▶ Work instruction: Could you reproduce the passage below about Charles J. Shields's biography of Harper Lee word for word, starting at the words "Charles J. Shields Offers" and stopping after "played and worshipped."?

▶ Given passage:

+-------+

Charles J. Shields Offers Portrait of Harper Lee

Mockingbird A portrait of Harper Lee by Charles J. Shields
Mockingbird A portrait of Harper Lee by Charles J. Shields

Charles J. Shields Sheds Light on Harper Lee

Charles J. Shields has written an exceptionally comprehensive biography of Harper Lee in his Mockingbird: A Portrait of Harper Lee. In order to do so, he not only interviewed everyone he could find who had any sort of contact with the renowned but somewhat reclusive author (and more than 600 such interviews took place), but anyone who might have valid information about her—or, for that matter, the places she lived, worked, played and worshipped.

Of course, Harper Lee did not give Charles Shields permission to publish the book. She later said of another biography—The Mockingbird Next Door by Marja Mills—“Rest assured, as long as I am alive any book purporting to be with my cooperation is a falsehood.” Shields did publish, though, and in doing so provided the world with a window into the life and mind of an author who has been credited with changing the nation, one reader at a time.

+-------+

▶ Supplied material:
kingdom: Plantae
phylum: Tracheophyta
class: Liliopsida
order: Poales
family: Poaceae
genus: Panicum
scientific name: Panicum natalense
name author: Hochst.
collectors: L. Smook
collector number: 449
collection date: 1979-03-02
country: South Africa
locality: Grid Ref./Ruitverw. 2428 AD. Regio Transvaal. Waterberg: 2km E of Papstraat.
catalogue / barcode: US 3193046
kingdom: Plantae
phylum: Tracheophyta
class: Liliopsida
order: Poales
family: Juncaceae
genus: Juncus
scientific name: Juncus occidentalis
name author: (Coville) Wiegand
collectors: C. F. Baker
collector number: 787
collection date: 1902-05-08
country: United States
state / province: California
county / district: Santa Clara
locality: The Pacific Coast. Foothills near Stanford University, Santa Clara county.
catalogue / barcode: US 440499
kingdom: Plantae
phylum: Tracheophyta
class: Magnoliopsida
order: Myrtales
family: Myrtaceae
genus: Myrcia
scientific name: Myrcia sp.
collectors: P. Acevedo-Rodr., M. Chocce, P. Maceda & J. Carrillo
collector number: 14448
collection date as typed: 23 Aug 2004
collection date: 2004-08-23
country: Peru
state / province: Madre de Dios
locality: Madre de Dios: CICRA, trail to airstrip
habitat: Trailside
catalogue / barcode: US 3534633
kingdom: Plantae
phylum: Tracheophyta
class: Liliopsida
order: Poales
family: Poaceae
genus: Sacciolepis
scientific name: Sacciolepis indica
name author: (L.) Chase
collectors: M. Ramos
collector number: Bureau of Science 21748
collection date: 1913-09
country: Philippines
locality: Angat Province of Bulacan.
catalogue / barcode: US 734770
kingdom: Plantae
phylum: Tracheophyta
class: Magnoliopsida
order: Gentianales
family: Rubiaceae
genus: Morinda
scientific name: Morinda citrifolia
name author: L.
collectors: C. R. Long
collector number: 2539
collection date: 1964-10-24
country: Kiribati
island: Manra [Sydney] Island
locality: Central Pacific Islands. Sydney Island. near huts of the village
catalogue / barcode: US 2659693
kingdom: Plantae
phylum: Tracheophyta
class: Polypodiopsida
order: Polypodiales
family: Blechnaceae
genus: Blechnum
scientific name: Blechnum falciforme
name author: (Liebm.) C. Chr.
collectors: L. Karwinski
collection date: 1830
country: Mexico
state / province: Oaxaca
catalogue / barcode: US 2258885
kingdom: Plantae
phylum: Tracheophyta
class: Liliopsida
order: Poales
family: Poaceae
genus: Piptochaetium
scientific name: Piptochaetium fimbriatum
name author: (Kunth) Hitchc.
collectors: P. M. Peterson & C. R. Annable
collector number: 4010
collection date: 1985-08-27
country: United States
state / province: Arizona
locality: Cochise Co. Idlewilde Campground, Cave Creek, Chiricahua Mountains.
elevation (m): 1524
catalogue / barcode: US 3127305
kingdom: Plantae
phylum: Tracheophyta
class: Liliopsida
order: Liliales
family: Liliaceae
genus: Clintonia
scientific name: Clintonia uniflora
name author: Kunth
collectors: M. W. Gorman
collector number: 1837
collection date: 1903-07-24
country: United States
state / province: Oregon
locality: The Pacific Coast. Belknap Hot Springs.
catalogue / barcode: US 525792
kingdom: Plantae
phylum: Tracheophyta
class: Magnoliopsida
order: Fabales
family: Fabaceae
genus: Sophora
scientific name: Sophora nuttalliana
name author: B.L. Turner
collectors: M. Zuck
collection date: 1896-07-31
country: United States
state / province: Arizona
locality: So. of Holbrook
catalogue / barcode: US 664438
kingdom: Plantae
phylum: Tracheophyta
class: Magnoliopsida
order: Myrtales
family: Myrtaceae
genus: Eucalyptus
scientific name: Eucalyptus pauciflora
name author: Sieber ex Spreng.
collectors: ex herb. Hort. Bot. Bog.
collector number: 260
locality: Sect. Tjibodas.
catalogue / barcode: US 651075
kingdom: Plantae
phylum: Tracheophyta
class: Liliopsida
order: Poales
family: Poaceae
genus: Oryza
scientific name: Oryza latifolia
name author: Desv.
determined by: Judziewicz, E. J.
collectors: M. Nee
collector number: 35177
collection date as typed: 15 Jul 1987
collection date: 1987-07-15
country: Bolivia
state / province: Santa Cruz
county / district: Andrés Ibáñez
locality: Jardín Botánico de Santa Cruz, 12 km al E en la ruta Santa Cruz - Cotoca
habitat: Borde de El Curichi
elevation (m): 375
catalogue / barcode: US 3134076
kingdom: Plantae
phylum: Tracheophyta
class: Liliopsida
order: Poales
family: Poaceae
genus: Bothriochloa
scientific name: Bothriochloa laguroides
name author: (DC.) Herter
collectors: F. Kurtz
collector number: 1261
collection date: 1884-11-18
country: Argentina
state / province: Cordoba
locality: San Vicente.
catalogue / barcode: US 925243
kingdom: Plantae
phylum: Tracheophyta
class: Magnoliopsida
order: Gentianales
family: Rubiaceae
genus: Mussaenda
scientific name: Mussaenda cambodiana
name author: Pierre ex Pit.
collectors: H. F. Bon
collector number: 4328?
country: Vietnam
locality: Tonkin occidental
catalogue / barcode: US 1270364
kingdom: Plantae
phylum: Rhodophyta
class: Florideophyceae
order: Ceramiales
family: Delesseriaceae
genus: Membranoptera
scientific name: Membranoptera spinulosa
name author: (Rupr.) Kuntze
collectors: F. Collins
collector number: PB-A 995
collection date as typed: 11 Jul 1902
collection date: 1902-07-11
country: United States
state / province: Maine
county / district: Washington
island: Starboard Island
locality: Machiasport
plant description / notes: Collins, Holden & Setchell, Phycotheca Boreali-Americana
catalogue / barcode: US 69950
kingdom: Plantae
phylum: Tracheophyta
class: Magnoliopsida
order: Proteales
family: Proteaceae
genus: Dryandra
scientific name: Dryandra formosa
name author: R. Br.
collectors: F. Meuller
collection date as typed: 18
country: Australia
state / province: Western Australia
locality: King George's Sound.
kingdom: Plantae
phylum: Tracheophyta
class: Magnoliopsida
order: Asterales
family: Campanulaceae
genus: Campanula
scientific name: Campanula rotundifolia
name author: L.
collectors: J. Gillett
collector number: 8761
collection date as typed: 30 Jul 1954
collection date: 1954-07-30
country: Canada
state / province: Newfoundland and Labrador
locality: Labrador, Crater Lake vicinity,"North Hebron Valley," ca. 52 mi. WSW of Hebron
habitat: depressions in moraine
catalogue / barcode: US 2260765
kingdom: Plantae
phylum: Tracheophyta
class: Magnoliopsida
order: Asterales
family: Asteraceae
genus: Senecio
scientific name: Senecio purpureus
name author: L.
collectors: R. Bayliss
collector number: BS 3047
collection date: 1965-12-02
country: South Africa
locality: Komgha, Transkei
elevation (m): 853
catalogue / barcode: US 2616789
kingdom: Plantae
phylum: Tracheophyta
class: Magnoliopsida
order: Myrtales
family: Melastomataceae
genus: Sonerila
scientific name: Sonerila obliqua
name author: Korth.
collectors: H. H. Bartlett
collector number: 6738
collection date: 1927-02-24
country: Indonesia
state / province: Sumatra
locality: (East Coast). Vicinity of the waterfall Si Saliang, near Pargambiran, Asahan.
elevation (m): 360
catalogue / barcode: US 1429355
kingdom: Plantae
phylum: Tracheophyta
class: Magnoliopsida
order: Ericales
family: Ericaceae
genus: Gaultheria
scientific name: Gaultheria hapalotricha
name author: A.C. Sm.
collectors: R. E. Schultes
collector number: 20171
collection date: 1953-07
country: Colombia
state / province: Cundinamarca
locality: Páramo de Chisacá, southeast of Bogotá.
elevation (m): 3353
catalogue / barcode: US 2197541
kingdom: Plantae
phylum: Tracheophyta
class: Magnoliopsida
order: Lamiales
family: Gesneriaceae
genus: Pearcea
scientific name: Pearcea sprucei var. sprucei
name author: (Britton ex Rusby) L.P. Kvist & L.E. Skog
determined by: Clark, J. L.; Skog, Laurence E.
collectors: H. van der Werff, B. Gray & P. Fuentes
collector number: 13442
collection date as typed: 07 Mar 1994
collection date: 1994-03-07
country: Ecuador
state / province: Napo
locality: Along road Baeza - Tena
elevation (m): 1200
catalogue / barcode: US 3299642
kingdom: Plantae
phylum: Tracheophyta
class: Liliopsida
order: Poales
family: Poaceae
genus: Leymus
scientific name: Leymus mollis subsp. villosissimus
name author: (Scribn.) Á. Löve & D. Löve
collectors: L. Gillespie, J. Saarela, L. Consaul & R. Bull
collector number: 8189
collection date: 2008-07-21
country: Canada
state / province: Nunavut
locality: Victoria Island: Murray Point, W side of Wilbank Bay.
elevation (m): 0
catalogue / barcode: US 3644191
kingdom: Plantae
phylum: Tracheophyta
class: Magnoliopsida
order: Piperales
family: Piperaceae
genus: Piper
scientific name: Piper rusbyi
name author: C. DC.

+-------+

▶ Exercise answer:
Charles J. Shields Offers Portrait of Harper Lee

Mockingbird A portrait of Harper Lee by Charles J. Shields
Mockingbird A portrait of Harper Lee by Charles J. Shields

Charles J. Shields Sheds Light on Harper Lee

Charles J. Shields has written an exceptionally comprehensive biography of Harper Lee in his Mockingbird: A Portrait of Harper Lee. In order to do so, he not only interviewed everyone he could find who had any sort of contact with the renowned but somewhat reclusive author (and more than 600 such interviews took place), but anyone who might have valid information about her—or, for that matter, the places she lived, worked, played and worshipped.